As noted above the AI can be set to several levels of difficulty. I played the game extensively on Normal. At that level the AI is not very aggressive after the few random monsters scattered about my kingdom were cleared. But the game also takes on a 4X-like charm as I slowly expanded my empire with little opposition. At this level of difficulty I found that I could pick my battles. Sometimes a monster would wander into my territory to shake things up, but so long as I maintained a few combat units it wasn’t difficult to handle them. The Impossible level of difficulty (the highest) doesn’t make the units any smarter – the greatest challenge is that the other factions in the game will periodically demand about half the player’s gold or mana in order to not to go war with him. Being at war with several factions at once does increase the challenge as invasions from multiple sides can stretch a player’s resources.

The main castle has its own defense, and two defensive structures can also be built to protect your lands: a fort and a magic tower. Attacks come in several types: melee, missile, and several types of magic which range from death magic to elemental to healing (healing can be used as an attack against undead). Players can also create siege weapons, naval units, and flying units. For every unit there is a solid counter unit, but if the player keeps a unit alive long enough it will gain experience and eventually can become extremely powerful.

While often a player will have to wear down the surrounding defenses before being able to attack the player’s home castle, if the home castle is destroyed that player immediately loses, so paying attention to defending both a home castle and which enemy castle to besiege is important.
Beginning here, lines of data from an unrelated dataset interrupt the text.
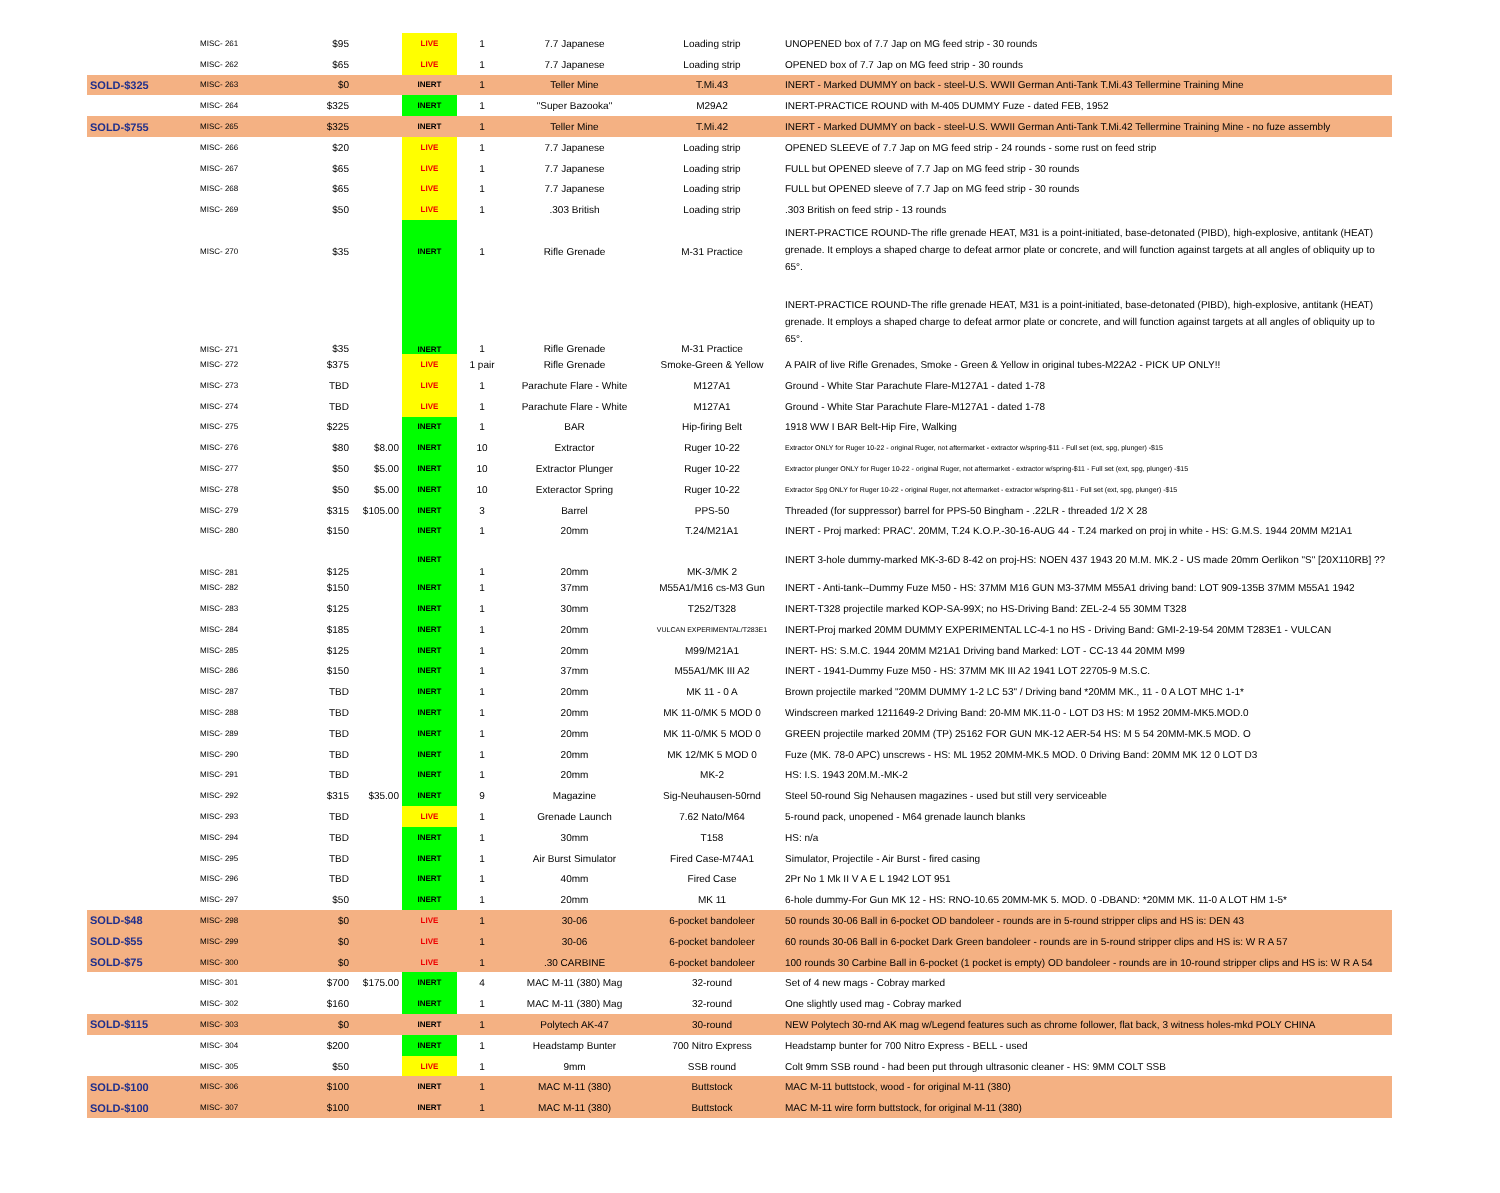| | MISC- 261 | $95 | | LIVE | 1 | 7.7 Japanese | Loading strip | UNOPENED box of 7.7 Jap on MG feed strip - 30 rounds |
| | MISC- 262 | $65 | | LIVE | 1 | 7.7 Japanese | Loading strip | OPENED box of 7.7 Jap on MG feed strip - 30 rounds |
| SOLD-$325 | MISC- 263 | $0 | | INERT | 1 | Teller Mine | T.Mi.43 | INERT - Marked DUMMY on back - steel-U.S. WWII German Anti-Tank T.Mi.43 Tellermine Training Mine |
| | MISC- 264 | $325 | | INERT | 1 | "Super Bazooka" | M29A2 | INERT-PRACTICE ROUND with M-405 DUMMY Fuze - dated FEB, 1952 |
| SOLD-$755 | MISC- 265 | $325 | | INERT | 1 | Teller Mine | T.Mi.42 | INERT - Marked DUMMY on back - steel-U.S. WWII German Anti-Tank T.Mi.42 Tellermine Training Mine - no fuze assembly |
| | MISC- 266 | $20 | | LIVE | 1 | 7.7 Japanese | Loading strip | OPENED SLEEVE of 7.7 Jap on MG feed strip - 24 rounds - some rust on feed strip |
| | MISC- 267 | $65 | | LIVE | 1 | 7.7 Japanese | Loading strip | FULL but OPENED sleeve of 7.7 Jap on MG feed strip - 30 rounds |
| | MISC- 268 | $65 | | LIVE | 1 | 7.7 Japanese | Loading strip | FULL but OPENED sleeve of 7.7 Jap on MG feed strip - 30 rounds |
| | MISC- 269 | $50 | | LIVE | 1 | .303 British | Loading strip | .303 British on feed strip - 13 rounds |
| | MISC- 270 | $35 | | INERT | 1 | Rifle Grenade | M-31 Practice | INERT-PRACTICE ROUND-The rifle grenade HEAT, M31 is a point-initiated, base-detonated (PIBD), high-explosive, antitank (HEAT) grenade. It employs a shaped charge to defeat armor plate or concrete, and will function against targets at all angles of obliquity up to 65°. |
| | MISC- 271 | $35 | | INERT | 1 | Rifle Grenade | M-31 Practice | INERT-PRACTICE ROUND-The rifle grenade HEAT, M31 is a point-initiated, base-detonated (PIBD), high-explosive, antitank (HEAT) grenade. It employs a shaped charge to defeat armor plate or concrete, and will function against targets at all angles of obliquity up to 65°. |
| | MISC- 272 | $375 | | LIVE | 1 pair | Rifle Grenade | Smoke-Green & Yellow | A PAIR of live Rifle Grenades, Smoke - Green & Yellow in original tubes-M22A2 - PICK UP ONLY!! |
| | MISC- 273 | TBD | | LIVE | 1 | Parachute Flare - White | M127A1 | Ground - White Star Parachute Flare-M127A1 - dated 1-78 |
| | MISC- 274 | TBD | | LIVE | 1 | Parachute Flare - White | M127A1 | Ground - White Star Parachute Flare-M127A1 - dated 1-78 |
| | MISC- 275 | $225 | | INERT | 1 | BAR | Hip-firing Belt | 1918 WW I BAR Belt-Hip Fire, Walking |
| | MISC- 276 | $80 | $8.00 | INERT | 10 | Extractor | Ruger 10-22 | Extractor ONLY for Ruger 10-22 - original Ruger, not aftermarket - extractor w/spring-$11 - Full set (ext, spg, plunger) -$15 |
| | MISC- 277 | $50 | $5.00 | INERT | 10 | Extractor Plunger | Ruger 10-22 | Extractor plunger ONLY for Ruger 10-22 - original Ruger, not aftermarket - extractor w/spring-$11 - Full set (ext, spg, plunger) -$15 |
| | MISC- 278 | $50 | $5.00 | INERT | 10 | Exteractor Spring | Ruger 10-22 | Extractor Spg ONLY for Ruger 10-22 - original Ruger, not aftermarket - extractor w/spring-$11 - Full set (ext, spg, plunger) -$15 |
| | MISC- 279 | $315 | $105.00 | INERT | 3 | Barrel | PPS-50 | Threaded (for suppressor) barrel for PPS-50 Bingham - .22LR - threaded 1/2 X 28 |
| | MISC- 280 | $150 | | INERT | 1 | 20mm | T.24/M21A1 | INERT - Proj marked: PRAC'. 20MM, T.24 K.O.P.-30-16-AUG 44 - T.24 marked on proj in white - HS: G.M.S. 1944 20MM M21A1 |
| | MISC- 281 | $125 | | INERT | 1 | 20mm | MK-3/MK 2 | INERT 3-hole dummy-marked MK-3-6D 8-42 on proj-HS: NOEN 437 1943 20 M.M. MK.2 - US made 20mm Oerlikon "S" [20X110RB] ?? |
| | MISC- 282 | $150 | | INERT | 1 | 37mm | M55A1/M16 cs-M3 Gun | INERT - Anti-tank--Dummy Fuze M50 - HS: 37MM M16 GUN M3-37MM M55A1 driving band: LOT 909-135B 37MM M55A1 1942 |
| | MISC- 283 | $125 | | INERT | 1 | 30mm | T252/T328 | INERT-T328 projectile marked KOP-SA-99X; no HS-Driving Band: ZEL-2-4 55 30MM T328 |
| | MISC- 284 | $185 | | INERT | 1 | 20mm | VULCAN EXPERIMENTAL/T283E1 | INERT-Proj marked 20MM DUMMY EXPERIMENTAL LC-4-1 no HS - Driving Band: GMI-2-19-54 20MM T283E1 - VULCAN |
| | MISC- 285 | $125 | | INERT | 1 | 20mm | M99/M21A1 | INERT- HS: S.M.C. 1944 20MM M21A1 Driving band Marked: LOT - CC-13 44 20MM M99 |
| | MISC- 286 | $150 | | INERT | 1 | 37mm | M55A1/MK III A2 | INERT - 1941-Dummy Fuze M50 - HS: 37MM MK III A2 1941 LOT 22705-9 M.S.C. |
| | MISC- 287 | TBD | | INERT | 1 | 20mm | MK 11 - 0 A | Brown projectile marked "20MM DUMMY 1-2 LC 53" / Driving band *20MM MK., 11 - 0 A LOT MHC 1-1* |
| | MISC- 288 | TBD | | INERT | 1 | 20mm | MK 11-0/MK 5 MOD 0 | Windscreen marked 1211649-2 Driving Band: 20-MM MK.11-0 - LOT D3 HS: M 1952 20MM-MK5.MOD.0 |
| | MISC- 289 | TBD | | INERT | 1 | 20mm | MK 11-0/MK 5 MOD 0 | GREEN projectile marked 20MM (TP) 25162 FOR GUN MK-12 AER-54 HS: M 5 54 20MM-MK.5 MOD. O |
| | MISC- 290 | TBD | | INERT | 1 | 20mm | MK 12/MK 5 MOD 0 | Fuze (MK. 78-0 APC) unscrews - HS: ML 1952 20MM-MK.5 MOD. 0 Driving Band: 20MM MK 12 0 LOT D3 |
| | MISC- 291 | TBD | | INERT | 1 | 20mm | MK-2 | HS: I.S. 1943 20M.M.-MK-2 |
| | MISC- 292 | $315 | $35.00 | INERT | 9 | Magazine | Sig-Neuhausen-50rnd | Steel 50-round Sig Nehausen magazines - used but still very serviceable |
| | MISC- 293 | TBD | | LIVE | 1 | Grenade Launch | 7.62 Nato/M64 | 5-round pack, unopened - M64 grenade launch blanks |
| | MISC- 294 | TBD | | INERT | 1 | 30mm | T158 | HS: n/a |
| | MISC- 295 | TBD | | INERT | 1 | Air Burst Simulator | Fired Case-M74A1 | Simulator, Projectile - Air Burst - fired casing |
| | MISC- 296 | TBD | | INERT | 1 | 40mm | Fired Case | 2Pr No 1 Mk II V A E L 1942 LOT 951 |
| | MISC- 297 | $50 | | INERT | 1 | 20mm | MK 11 | 6-hole dummy-For Gun MK 12 - HS: RNO-10.65 20MM-MK 5. MOD. 0 -DBAND: *20MM MK. 11-0 A LOT HM 1-5* |
| SOLD-$48 | MISC- 298 | $0 | | LIVE | 1 | 30-06 | 6-pocket bandoleer | 50 rounds 30-06 Ball in 6-pocket OD bandoleer - rounds are in 5-round stripper clips and HS is: DEN 43 |
| SOLD-$55 | MISC- 299 | $0 | | LIVE | 1 | 30-06 | 6-pocket bandoleer | 60 rounds 30-06 Ball in 6-pocket Dark Green bandoleer - rounds are in 5-round stripper clips and HS is: W R A 57 |
| SOLD-$75 | MISC- 300 | $0 | | LIVE | 1 | .30 CARBINE | 6-pocket bandoleer | 100 rounds 30 Carbine Ball in 6-pocket (1 pocket is empty) OD bandoleer - rounds are in 10-round stripper clips and HS is: W R A 54 |
| | MISC- 301 | $700 | $175.00 | INERT | 4 | MAC M-11 (380) Mag | 32-round | Set of 4 new mags - Cobray marked |
| | MISC- 302 | $160 | | INERT | 1 | MAC M-11 (380) Mag | 32-round | One slightly used mag - Cobray marked |
| SOLD-$115 | MISC- 303 | $0 | | INERT | 1 | Polytech AK-47 | 30-round | NEW Polytech 30-rnd AK mag w/Legend features such as chrome follower, flat back, 3 witness holes-mkd POLY CHINA |
| | MISC- 304 | $200 | | INERT | 1 | Headstamp Bunter | 700 Nitro Express | Headstamp bunter for 700 Nitro Express - BELL - used |
| | MISC- 305 | $50 | | LIVE | 1 | 9mm | SSB round | Colt 9mm SSB round - had been put through ultrasonic cleaner - HS: 9MM COLT SSB |
| SOLD-$100 | MISC- 306 | $100 | | INERT | 1 | MAC M-11 (380) | Buttstock | MAC M-11 buttstock, wood - for original M-11 (380) |
| SOLD-$100 | MISC- 307 | $100 | | INERT | 1 | MAC M-11 (380) | Buttstock | MAC M-11 wire form buttstock, for original M-11 (380) |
A unit of warriors prepares to attack a fire elemental at the bottom of the screen. In the lower left we can see that the odds are not good – I will inflict two points of damage and receive 20. But if I bring enough other units to bear even powerful creatures such as this can be defeated.

One Game to Rule Them All

No game is perfect for every player, but some games are great for many. Warlock: Master of the Arcane is one of those great games that gamers have been waiting for. Fantasy turn-based strategic games are not common, but when the right one comes out it can rule the genre for years. Warlock: Master of the Arcane is going to rule for a long time to come. When the multiplayer addition is finally released there will be no excuses for not playing the game. Given the demo is out and gives a solid look at the gameplay, players with even a passing interest must play it to see for themselves what they’re missing.

Grumpy Grog Says: This game is going to hit you like an epic-level fireball. Get the game. Play the game. Be the game. You won’t be sorry.